### Request
Starting at the first line of the entries below, output every line exactly, up to and including the line with "Am 30.03 um".

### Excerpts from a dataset
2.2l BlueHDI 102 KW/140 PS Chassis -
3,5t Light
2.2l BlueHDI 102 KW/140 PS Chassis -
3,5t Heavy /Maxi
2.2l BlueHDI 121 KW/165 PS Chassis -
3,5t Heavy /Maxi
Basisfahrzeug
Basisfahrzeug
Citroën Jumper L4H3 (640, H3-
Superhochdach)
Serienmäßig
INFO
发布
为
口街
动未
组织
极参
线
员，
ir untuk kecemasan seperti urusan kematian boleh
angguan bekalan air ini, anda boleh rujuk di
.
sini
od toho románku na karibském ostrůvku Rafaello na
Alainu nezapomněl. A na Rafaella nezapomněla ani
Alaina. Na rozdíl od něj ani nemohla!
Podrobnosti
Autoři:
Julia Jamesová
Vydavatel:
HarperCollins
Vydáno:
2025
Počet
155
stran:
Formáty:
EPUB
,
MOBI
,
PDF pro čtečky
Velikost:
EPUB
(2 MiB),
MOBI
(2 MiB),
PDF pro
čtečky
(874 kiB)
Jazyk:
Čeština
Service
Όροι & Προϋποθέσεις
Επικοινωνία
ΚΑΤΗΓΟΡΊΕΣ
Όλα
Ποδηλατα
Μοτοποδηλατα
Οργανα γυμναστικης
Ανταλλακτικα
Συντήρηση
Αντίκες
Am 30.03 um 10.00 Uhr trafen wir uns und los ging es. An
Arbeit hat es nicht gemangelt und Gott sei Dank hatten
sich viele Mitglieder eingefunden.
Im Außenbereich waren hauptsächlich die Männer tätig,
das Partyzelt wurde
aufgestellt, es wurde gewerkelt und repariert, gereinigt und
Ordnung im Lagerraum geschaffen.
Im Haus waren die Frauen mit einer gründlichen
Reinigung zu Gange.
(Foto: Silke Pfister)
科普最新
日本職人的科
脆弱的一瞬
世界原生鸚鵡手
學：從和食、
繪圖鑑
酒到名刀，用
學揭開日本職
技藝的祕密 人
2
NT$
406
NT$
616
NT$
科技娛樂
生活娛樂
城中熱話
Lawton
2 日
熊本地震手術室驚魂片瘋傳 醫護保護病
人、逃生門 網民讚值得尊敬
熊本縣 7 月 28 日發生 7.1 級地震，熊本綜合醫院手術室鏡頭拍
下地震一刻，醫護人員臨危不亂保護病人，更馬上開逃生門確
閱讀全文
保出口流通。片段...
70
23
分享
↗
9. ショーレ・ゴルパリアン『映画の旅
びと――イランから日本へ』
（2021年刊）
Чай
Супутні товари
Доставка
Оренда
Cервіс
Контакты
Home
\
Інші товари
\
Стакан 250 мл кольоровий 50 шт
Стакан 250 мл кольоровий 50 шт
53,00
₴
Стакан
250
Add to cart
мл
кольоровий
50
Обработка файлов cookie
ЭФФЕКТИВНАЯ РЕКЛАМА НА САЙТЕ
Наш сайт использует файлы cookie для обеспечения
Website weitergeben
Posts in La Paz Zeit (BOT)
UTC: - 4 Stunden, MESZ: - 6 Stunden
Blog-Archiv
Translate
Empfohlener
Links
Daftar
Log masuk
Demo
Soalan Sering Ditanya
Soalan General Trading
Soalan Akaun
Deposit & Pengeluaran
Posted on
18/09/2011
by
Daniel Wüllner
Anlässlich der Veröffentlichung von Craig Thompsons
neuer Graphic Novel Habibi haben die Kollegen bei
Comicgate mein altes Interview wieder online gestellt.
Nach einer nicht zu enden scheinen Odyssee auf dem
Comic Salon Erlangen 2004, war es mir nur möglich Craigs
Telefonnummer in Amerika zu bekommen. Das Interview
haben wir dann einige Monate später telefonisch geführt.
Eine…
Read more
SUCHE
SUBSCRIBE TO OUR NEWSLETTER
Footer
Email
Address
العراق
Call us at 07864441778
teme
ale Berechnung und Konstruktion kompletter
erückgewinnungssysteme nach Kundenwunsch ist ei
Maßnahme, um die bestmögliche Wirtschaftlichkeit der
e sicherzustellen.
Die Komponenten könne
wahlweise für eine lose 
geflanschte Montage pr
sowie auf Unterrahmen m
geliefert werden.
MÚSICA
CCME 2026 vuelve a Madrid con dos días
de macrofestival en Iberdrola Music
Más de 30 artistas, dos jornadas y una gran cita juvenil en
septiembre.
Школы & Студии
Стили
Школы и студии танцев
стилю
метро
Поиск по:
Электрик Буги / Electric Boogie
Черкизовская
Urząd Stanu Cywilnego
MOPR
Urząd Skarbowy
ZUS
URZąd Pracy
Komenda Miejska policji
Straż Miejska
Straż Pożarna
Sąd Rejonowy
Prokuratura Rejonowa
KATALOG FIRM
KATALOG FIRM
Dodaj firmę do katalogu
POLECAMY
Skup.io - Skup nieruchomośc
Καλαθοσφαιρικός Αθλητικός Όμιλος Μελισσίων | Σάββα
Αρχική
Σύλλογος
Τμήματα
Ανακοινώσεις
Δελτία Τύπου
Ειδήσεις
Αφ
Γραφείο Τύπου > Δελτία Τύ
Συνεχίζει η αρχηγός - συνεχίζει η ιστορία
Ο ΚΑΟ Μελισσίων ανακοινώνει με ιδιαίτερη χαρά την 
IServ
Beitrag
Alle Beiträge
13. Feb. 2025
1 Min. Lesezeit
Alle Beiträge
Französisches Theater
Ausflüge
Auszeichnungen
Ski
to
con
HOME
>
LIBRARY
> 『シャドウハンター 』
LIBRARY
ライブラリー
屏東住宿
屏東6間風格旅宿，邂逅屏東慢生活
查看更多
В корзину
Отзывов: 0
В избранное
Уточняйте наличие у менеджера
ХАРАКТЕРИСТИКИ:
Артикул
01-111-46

### Result below
2.2l BlueHDI 102 KW/140 PS Chassis -
3,5t Light
2.2l BlueHDI 102 KW/140 PS Chassis -
3,5t Heavy /Maxi
2.2l BlueHDI 121 KW/165 PS Chassis -
3,5t Heavy /Maxi
Basisfahrzeug
Basisfahrzeug
Citroën Jumper L4H3 (640, H3-
Superhochdach)
Serienmäßig
INFO
发布
为
口街
动未
组织
极参
线
员，
ir untuk kecemasan seperti urusan kematian boleh
angguan bekalan air ini, anda boleh rujuk di
.
sini
od toho románku na karibském ostrůvku Rafaello na
Alainu nezapomněl. A na Rafaella nezapomněla ani
Alaina. Na rozdíl od něj ani nemohla!
Podrobnosti
Autoři:
Julia Jamesová
Vydavatel:
HarperCollins
Vydáno:
2025
Počet
155
stran:
Formáty:
EPUB
,
MOBI
,
PDF pro čtečky
Velikost:
EPUB
(2 MiB),
MOBI
(2 MiB),
PDF pro
čtečky
(874 kiB)
Jazyk:
Čeština
Service
Όροι & Προϋποθέσεις
Επικοινωνία
ΚΑΤΗΓΟΡΊΕΣ
Όλα
Ποδηλατα
Μοτοποδηλατα
Οργανα γυμναστικης
Ανταλλακτικα
Συντήρηση
Αντίκες
Am 30.03 um 10.00 Uhr trafen wir uns und los ging es. An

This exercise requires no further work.